(EXTRACTED TEXT begins)

Blogs by MidAmerica Nazarene University staff and faculty.
Colorado Theater Shooting and the Insanity Defense
The shooting spree allegedly committed by James Holmes during the premiere of the new Batman movie in an Aurora, Colorado theater resulted in the death of 12 people. According to authorities and the New York Times Holmes planned the shooting far in advance. He gathered an arsenal of weapons, utilized some form of noxious gas, and set up a series of explosives to detonate in his apartment with the purpose of injuring investigators. In addition to this planning, the alleged shooter, Holmes, was a promising neuroscience student (not exactly a cakewalk subject).
Contrast this preparation and the identity of the shooter with the act itself. Motive: none readily apparent. Victims: random. This doesn’t fit with our conceptions of crime. I might understand to a certain extent (but never condone) a person killing another out of revenge, greed, or anger. When a disgruntled employee engages in a workplace shooting, at some level we can explain this behavior based upon our human experience. The shooter was angry and was seeking revenge. In the Colorado case the victims are unrelated to the alleged shooter. There was no profit motive beyond the apparent desire to murder as many people as possible in as dramatic a fashion as possible. When these types of crimes occur, oftentimes our default explanation is that the perpetrator must be crazy.

(EXTRACTED TEXT ends)
(EXTRACTED DATA begins)

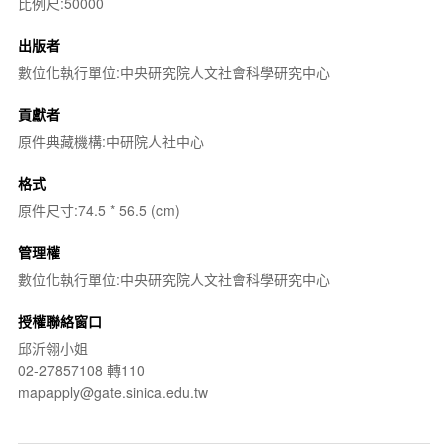
比例尺:50000
出版者
數位化執行單位:中央研究院人文社會科學研究中心
貢獻者
原件典藏機構:中研院人社中心
格式
原件尺寸:74.5 * 56.5 (cm)
管理權
數位化執行單位:中央研究院人文社會科學研究中心
授權聯絡窗口
邱沂翎小姐
02-27857108 轉110
mapapply@gate.sinica.edu.tw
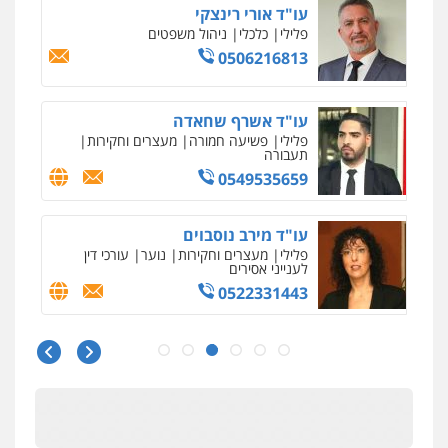
רעות כהן – משרד עורכי דין
פלילי
צווארון לבן
תעבורה
אסירים
מעצרים
וחקירות
0506277425
עו"ד שאדי דבאח
פלילי
פשיעה כלכלית
תעבורה
0505643689
עו"ד נעם שביט
פלילי
פשיעה חמורה
מיסים
הלבנת הון
פסיכיאטריה משפטית
0506216048
עו"ד חמאדה מסרי
תעבורה
0526631970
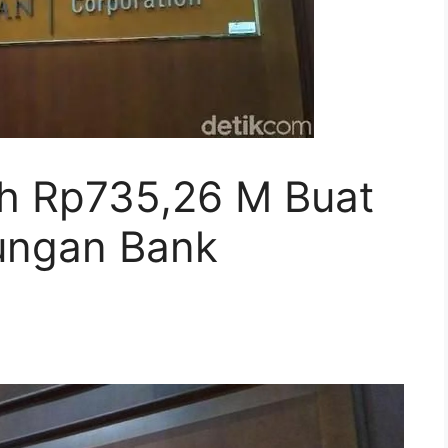
h Rp735,26 M Buat
ungan Bank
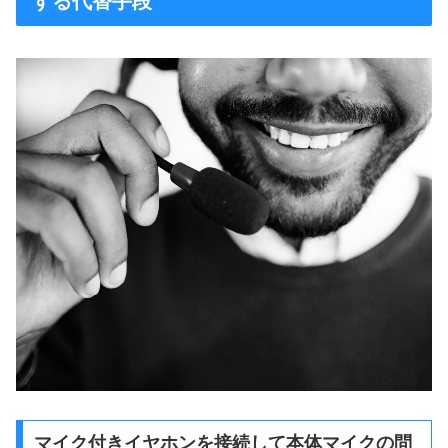
する代替手段
マイク付きイヤホンを接続して本体マイクの問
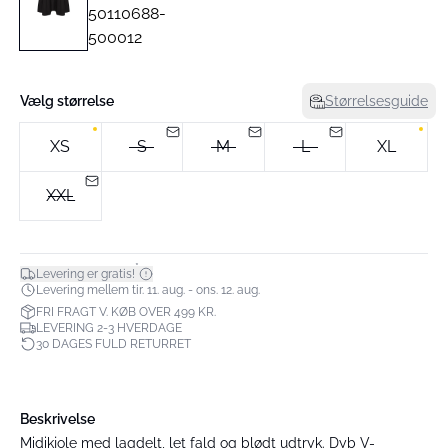
Vælg størrelse
Størrelsesguide
XS
S
M
L
XL
XXL
*
Levering er gratis!
Levering mellem tir. 11. aug. - ons. 12. aug.
FRI FRAGT V. KØB OVER 499 KR.
LEVERING 2-3 HVERDAGE
30 DAGES FULD RETURRET
Beskrivelse
Midikjole med lagdelt, let fald og blødt udtryk. Dyb V-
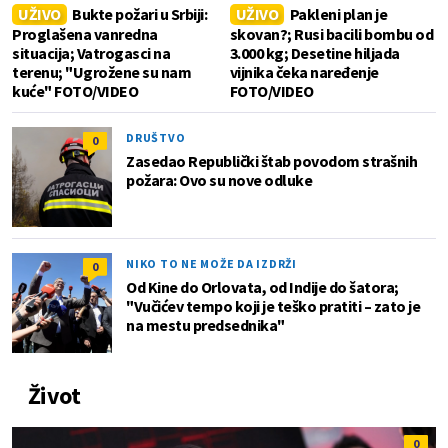
UŽIVO
Bukte požari u Srbiji:
UŽIVO
Pakleni plan je
Proglašena vanredna
skovan?; Rusi bacili bombu od
situacija; Vatrogasci na
3.000 kg; Desetine hiljada
terenu; "Ugrožene su nam
vijnika čeka naređenje
kuće" FOTO/VIDEO
FOTO/VIDEO
DRUŠTVO
0
Zasedao Republički štab povodom strašnih
požara: Ovo su nove odluke
NIKO TO NE MOŽE DA IZDRŽI
0
Od Kine do Orlovata, od Indije do šatora;
"Vučićev tempo koji je teško pratiti – zato je
na mestu predsednika"
Život
0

(EXTRACTED DATA ends)

▸ PROBLEM TO SOLVE:
Reproduce everything in the blog post on the Colorado theater shooting from "Contrast this preparation" down to "must be crazy.", word for word.

▸ SOLUTION FOR THIS TASK:
Contrast this preparation and the identity of the shooter with the act itself. Motive: none readily apparent. Victims: random. This doesn’t fit with our conceptions of crime. I might understand to a certain extent (but never condone) a person killing another out of revenge, greed, or anger. When a disgruntled employee engages in a workplace shooting, at some level we can explain this behavior based upon our human experience. The shooter was angry and was seeking revenge. In the Colorado case the victims are unrelated to the alleged shooter. There was no profit motive beyond the apparent desire to murder as many people as possible in as dramatic a fashion as possible. When these types of crimes occur, oftentimes our default explanation is that the perpetrator must be crazy.